«Да, Павла, осиротил я тебя. Видишь, как оно вышло, — подумал солдат, — осиротил. Знато б было, что в то лето война с немцем начнется; так и свадьбы б не затевали. — И вздохнул в который уж раз, и возразил вдруг сам себе: —Так это ж если б знато было». И уже у самого крыльца остановил себя внезапной мыслью: так ведь как же, он хоть и объявлял, что не нападет, хоть и заключили мы с ним в тридцать девятом договор о ненападении, а все равно ясно было, что схватки с ним не миновать. С нами договаривался, а Европу к рукам прибирал. И готовились вроде, что-то запасали, что-то создавали, танки новые сделали, хорошие танки, самолеты, автоматы, а как началось, куда только все подевалось. Будто и вправду что врасплох застал нас немец и начал одолевать по всем фронтам. Нам говорили, что сила у нас несметная, что воевать, коли придется, будем не на своей, а на чужой территории, что своей — ни пяди, что есть все, что надо, и если навалимся всем народом… Только у него силы больше оказалось. И силы, и оружия, и хитрости. Сила силу ломит. Вот и повоевали на чужой территории — все поля он нам повытоптал, до самой Москвы, танками да бронетранспортерами. «Выходит, что хреново готовились, раз так вышло, раз полнарода под его иго подпустили», — успел додумать солдат, прежде чем вступить на родное крыльцо.
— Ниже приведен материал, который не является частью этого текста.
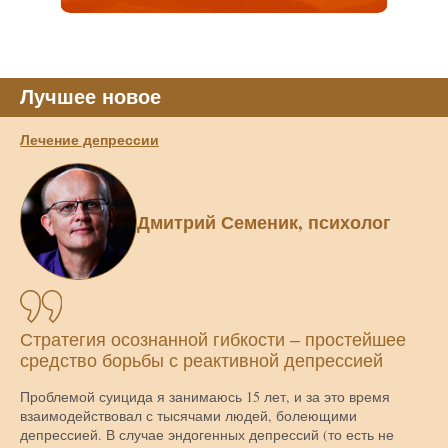
Лучшее новое
Лечение депрессии
Дмитрий Семеник, психолог
Стратегия осознанной гибкости – простейшее
средство борьбы с реактивной депрессией
Проблемой суицида я занимаюсь 15 лет, и за это время
взаимодействовал с тысячами людей, болеющими
депрессией. В случае эндогенных депрессий (то есть не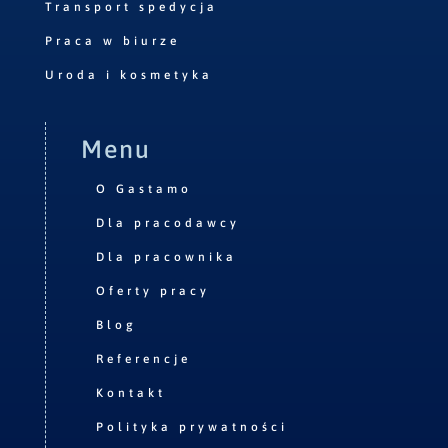
Transport spedycja
Praca w biurze
Uroda i kosmetyka
Menu
O Gastamo
Dla pracodawcy
Dla pracownika
Oferty pracy
Blog
Referencje
Kontakt
Polityka prywatności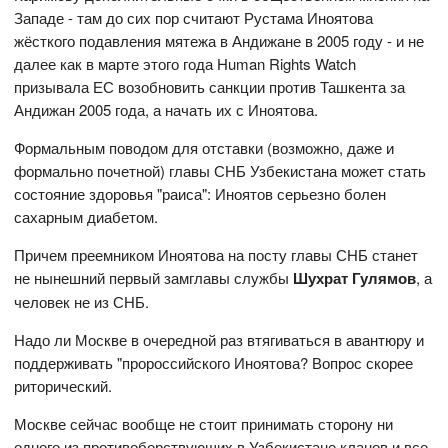
Западе - там до сих пор считают Рустама Иноятова
жёсткого подавления мятежа в Андижане в 2005 году - и не
далее как в марте этого года Human Rights Watch
призывала ЕС возобновить санкции против Ташкента за
Андижан 2005 года, а начать их с Иноятова.
Формальным поводом для отставки (возможно, даже и
формально почетной) главы СНБ Узбекистана может стать
состояние здоровья "раиса": Иноятов серьезно болен
сахарным диабетом.
Причем преемником Иноятова на посту главы СНБ станет
не нынешний первый замглавы службы
Шухрат Гулямов
, а
человек не из СНБ.
Надо ли Москве в очередной раз втягиваться в авантюру и
поддерживать "пророссийского Иноятова? Вопрос скорее
риторический.
Москве сейчас вообще не стоит принимать сторону ни
одного из противоборствующих в Узбекистане кланов и все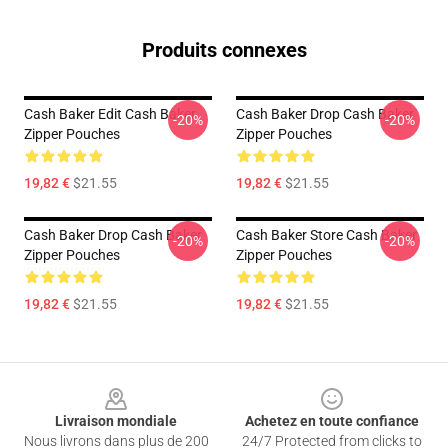
Produits connexes
Cash Baker Edit Cash Baker
Cash Baker Drop Cash Baker
-20%
-20%
Zipper Pouches
Zipper Pouches
19,82 €
$21.55
19,82 €
$21.55
Cash Baker Drop Cash Baker
Cash Baker Store Cash Baker
-20%
-20%
Zipper Pouches
Zipper Pouches
19,82 €
$21.55
19,82 €
$21.55
Footer
Livraison mondiale
Achetez en toute confiance
Nous livrons dans plus de 200
24/7 Protected from clicks to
В крайних окнах, занавешенных белыми шторками, закрывавшими их лишь на три четверти, по-прежнему горел свет. Солдат затаил дыхание, прислушался. В какое-то мгновение ему показалось, что там, в глубине дома, кто-то вздохнул, но потом понял, что это ему поблазнилось. И только когда взялся за дверную цепку, не найдя ручки, и толкнул дверь, которая оказалась не запертой изнутри, подумал, что ведь это могли вздохнуть и стены, тоже истосковавшиеся по нем: «А как же, тут каждое бревнышко моими руками выглажено, каждый сучок затесан и заструган, будто зацелован, каждый сантиметр мохом проложен да по пазам доброй паклей проконопачен».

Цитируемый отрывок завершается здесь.